Balancing the in vivo half-life of pegylated proteins carrying PEG chains of different lengths and numbers of arms with the degree of accumulation of the molecules in the tumor represents a different important topic of research, since an increase in the molecule size generally leads to a slower accumulation of the molecules in solid tumors. Specifically, Li et al. [
11] demonstrated that conjugating the 5T4 antigen-specific diabody to a 20 kDa PEG with an Rh of 6 nm had superior tumor uptake compared to a conjugate carrying a 40 kDa PEG with an Rh of 12 nm, while both had comparable clearance kinetics. Ultimately, striking a balance between favorable pharmacokinetics, tumor distribution, and antitumor effects in vivo is of crucial importance for advancing FDCs into the clinic [
38]. A more detailed study regarding the choice of PEG molecules could also be performed for the FDCs generated in this work. Such a study could include both the selection of the optimal length of the PEG chain and its number of arms. Employing PEG molecules with alternative functional groups, including heterofunctional variants, could increase the conjugation efficiency and product homogeneity, as well as simplify the purification of pegylated molecules.

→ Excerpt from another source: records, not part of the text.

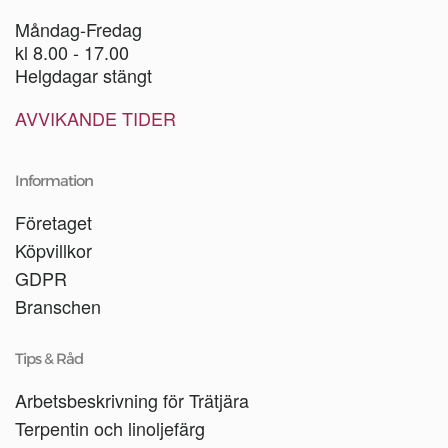
Måndag-Fredag
kl 8.00 - 17.00
Helgdagar stängt
AVVIKANDE TIDER
Information
Företaget
Köpvillkor
GDPR
Branschen
Tips & Råd
Arbetsbeskrivning för Trätjära
Terpentin och linoljefärg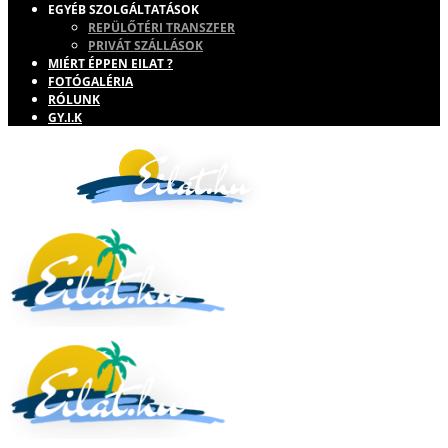
EGYÉB SZOLGÁLTATÁSOK
REPÜLŐTÉRI TRANSZFER
PRIVÁT SZÁLLÁSOK
MIÉRT ÉPPEN EILAT ?
FOTÓGALÉRIA
RÓLUNK
GY.I.K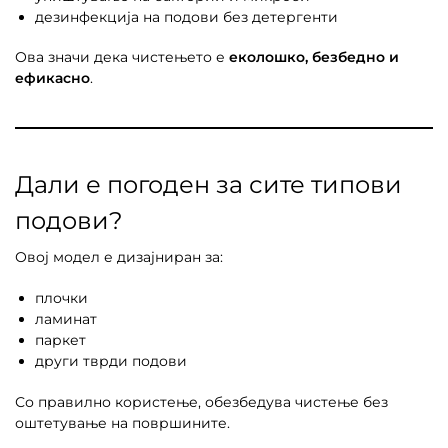
дезинфекција на подови без детергенти
Ова значи дека чистењето е
еколошко, безбедно и
ефикасно
.
Дали е погоден за сите типови
подови?
Овој модел е дизајниран за:
плочки
ламинат
паркет
други тврди подови
Со правилно користење, обезбедува чистење без
оштетување на површините.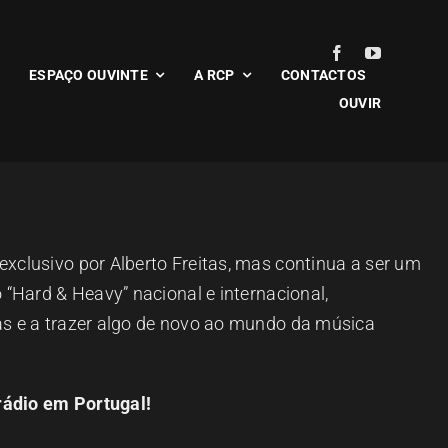
ESPAÇO OUVINTE
A RCP
CONTACTOS
OUVIR
xclusivo por Alberto Freitas, mas
continua a ser um
o “Hard & Heavy”
nacional e internacional,
as e
a trazer algo de novo ao mundo da música
rádio em Portugal!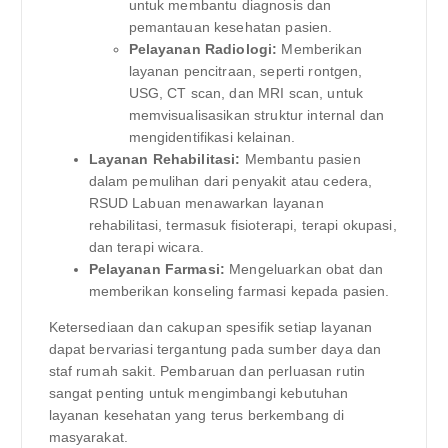
untuk membantu diagnosis dan
pemantauan kesehatan pasien.
Pelayanan Radiologi:
Memberikan
layanan pencitraan, seperti rontgen,
USG, CT scan, dan MRI scan, untuk
memvisualisasikan struktur internal dan
mengidentifikasi kelainan.
Layanan Rehabilitasi:
Membantu pasien
dalam pemulihan dari penyakit atau cedera,
RSUD Labuan menawarkan layanan
rehabilitasi, termasuk fisioterapi, terapi okupasi,
dan terapi wicara.
Pelayanan Farmasi:
Mengeluarkan obat dan
memberikan konseling farmasi kepada pasien.
Ketersediaan dan cakupan spesifik setiap layanan
dapat bervariasi tergantung pada sumber daya dan
staf rumah sakit. Pembaruan dan perluasan rutin
sangat penting untuk mengimbangi kebutuhan
layanan kesehatan yang terus berkembang di
masyarakat.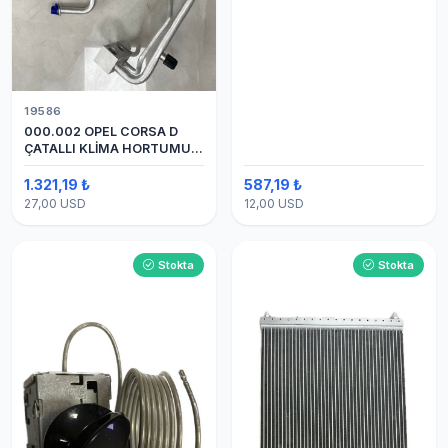
19586
000.002 OPEL CORSA D
ÇATALLI KLİMA HORTUMU
(OEM:1320335)
1.321,19 ₺
587,19 ₺
27,00 USD
12,00 USD
Stokta
Stokta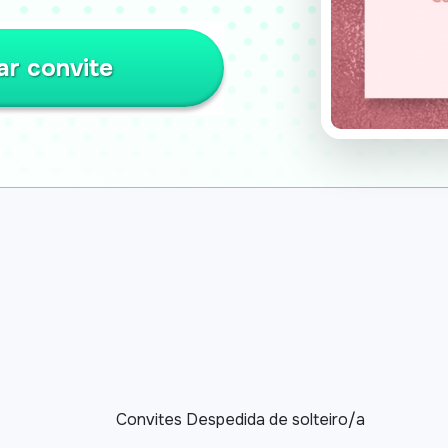
ar convite
Convites Despedida de solteiro/a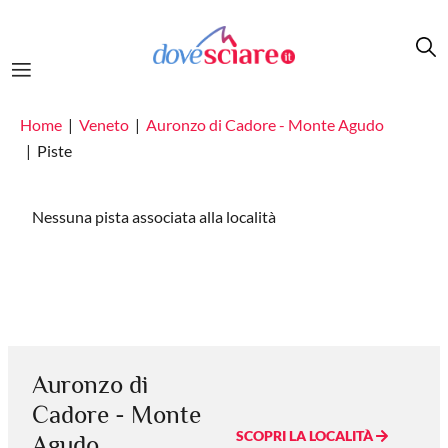
Salta al contenuto principale
Home
Veneto
Auronzo di Cadore - Monte Agudo
Piste
Nessuna pista associata alla località
Auronzo di
Cadore - Monte
SCOPRI LA LOCALITÀ
Agudo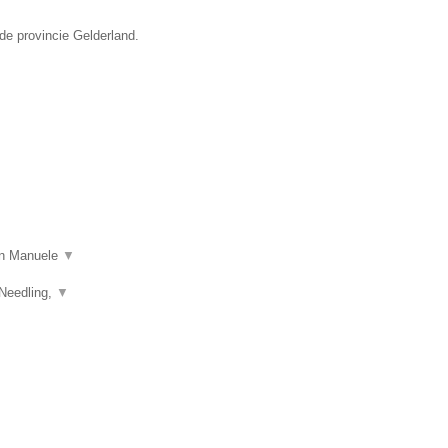
de provincie Gelderland.
 in Manuele
▼
 Needling,
▼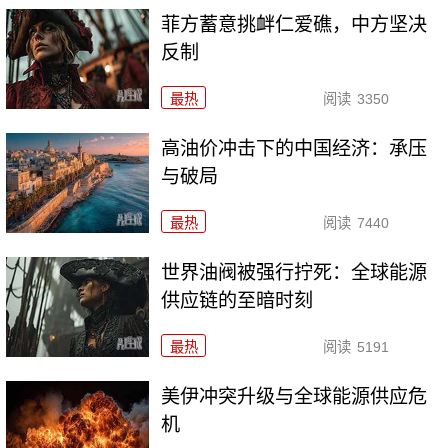
菲方蓄意挑衅仁爱礁，中方坚决
反制
最热
阅读
3350
高油价冲击下的中国经济：承压
与破局
最热
阅读
7440
世界油阀被强行拧死：全球能源
供应链的至暗时刻
最热
阅读
5191
美伊冲突升级与全球能源供应危
机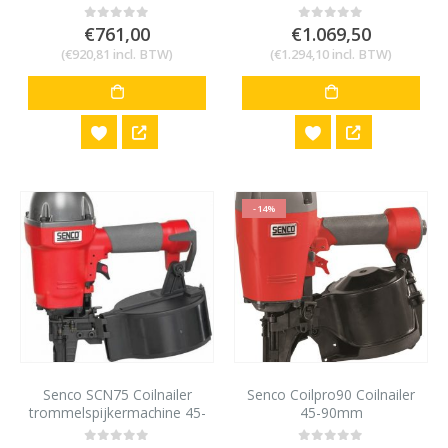
90mm
€
761,00
€
1.069,50
0
out of 5
0
out of 5
(
€
920,81
incl. BTW)
(
€
1.294,10
incl. BTW)
-14%
Senco SCN75 Coilnailer
Senco Coilpro90 Coilnailer
trommelspijkermachine 45-
45-90mm
75mm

The pegylated antibody fragment–drug conjugates developed using our approach may have certain advantages over standard ADCs or FDCs. Multivalent PEG molecules allow linking several of both the target and effector molecules that will likely retain their functional activity, through the formation of stable bonds. Pegylation leads to a better solubility of hydrophobic low-molecular-weight drug molecules and increases the EPR effect. Additionally, the proposed format of the antibody fragment–drug conjugate may exhibit reduced side effects compared to the two approved GD2-directed ADCs due to the absence of the Fc fragment in its structure and, hence, no complement-mediated cytotoxicity [
39]. Thus, our original approach can contribute to the development of an important novel FDC format for the treatment of cancer.